Monday, October 20, 2008

A Murder of Crows in the Druid's Tree: A Meditation on Nature


The neighbors behind us have a huge oak tree in their yard, a majestic and muscular tree who watches over their yard and ours. This morning a cacophony of corvine caws called me out to the yard: a murder of crows laughing and cursing and who-knows-what-else in the canopy of the great oak. My daughter and I had to shout to hear each other over the ruckus. I couldn't figure out what the crows were up to, but more of their feathered friends came to join them. Over our house swooped more curious crows and a pair of critical blue jays.

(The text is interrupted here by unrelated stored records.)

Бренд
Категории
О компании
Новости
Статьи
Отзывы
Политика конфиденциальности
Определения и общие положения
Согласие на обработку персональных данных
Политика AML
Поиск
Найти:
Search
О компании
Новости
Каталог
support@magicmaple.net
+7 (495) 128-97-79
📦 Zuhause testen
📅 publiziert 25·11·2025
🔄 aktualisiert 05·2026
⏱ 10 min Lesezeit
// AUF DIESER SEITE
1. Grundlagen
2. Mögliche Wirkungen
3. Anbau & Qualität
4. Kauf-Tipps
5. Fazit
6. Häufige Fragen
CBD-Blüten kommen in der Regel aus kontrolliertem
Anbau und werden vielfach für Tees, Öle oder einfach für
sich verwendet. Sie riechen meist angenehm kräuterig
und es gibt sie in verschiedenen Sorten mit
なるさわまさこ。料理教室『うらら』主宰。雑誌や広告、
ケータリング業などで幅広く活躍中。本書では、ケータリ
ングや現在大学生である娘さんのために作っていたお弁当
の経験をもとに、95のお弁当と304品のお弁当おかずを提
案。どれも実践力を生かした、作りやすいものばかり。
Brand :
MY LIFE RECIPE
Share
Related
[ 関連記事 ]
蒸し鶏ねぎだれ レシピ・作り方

I just finished reading Jonathan Strange & Mr Norrell by Susanna Clarke, in which ravens figure somewhat prominently. It is a book of Enlgish magic taking place in the early 1800's. If such a topic interests you at all, I suggest that the 1000+ pages are very much worth the read. Anyway - it left me feeling mysterious and magically inclined. The crow caucus in my back yard - in the branches of the sacred-to-druids oak - felt like it might possibly be some sort of omen.

So while I raked the Box Elder leaves in our back yard (the oak leaves haven't yet fallen), I meditated on the possible lessons of this murder of crows. Now, first off, I think the crows were up to their own business. They weren't there for me. Same goes for the tree. However, I believe we can be open to lessons in anything that catches our attention. My attention, my interest is what makes this event a spiritual message.

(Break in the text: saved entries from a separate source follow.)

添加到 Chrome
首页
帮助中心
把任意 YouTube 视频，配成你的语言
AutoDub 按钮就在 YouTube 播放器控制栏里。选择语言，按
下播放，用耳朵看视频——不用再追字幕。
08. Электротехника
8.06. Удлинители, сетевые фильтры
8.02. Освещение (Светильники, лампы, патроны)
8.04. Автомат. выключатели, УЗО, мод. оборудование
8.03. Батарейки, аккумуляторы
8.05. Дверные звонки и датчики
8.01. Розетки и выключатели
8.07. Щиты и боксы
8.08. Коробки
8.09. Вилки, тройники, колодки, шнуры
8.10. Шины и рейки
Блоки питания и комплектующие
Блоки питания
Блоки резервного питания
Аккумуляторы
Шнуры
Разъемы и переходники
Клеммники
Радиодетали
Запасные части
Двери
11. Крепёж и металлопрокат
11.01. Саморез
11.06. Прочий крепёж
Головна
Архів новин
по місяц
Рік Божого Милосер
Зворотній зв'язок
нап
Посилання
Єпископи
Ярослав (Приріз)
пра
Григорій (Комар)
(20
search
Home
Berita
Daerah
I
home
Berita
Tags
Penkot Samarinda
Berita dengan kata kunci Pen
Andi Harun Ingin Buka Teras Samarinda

Crows in the top of an oak tree: Life and death, earth and sky, and a lot of celebrating going on. This seems to me a celebration of the season. This Samhain I honor the passage of two more people: my father and a little boy I barely knew. One lived a long and hard life (my father), the other a short life that ended tragically. They are both on their paths, passed from this life to the spirit realm. The crows tell me to celebrate the lives of these two people, and all the others I have lost. The crows remind me that life is by its very nature transitional. We are at once rooted in the soil and ready to take flight. And that is the party called life.

What sacred messages has nature offered you recently?

I wish you and yours a sacred and peaceful Samhain.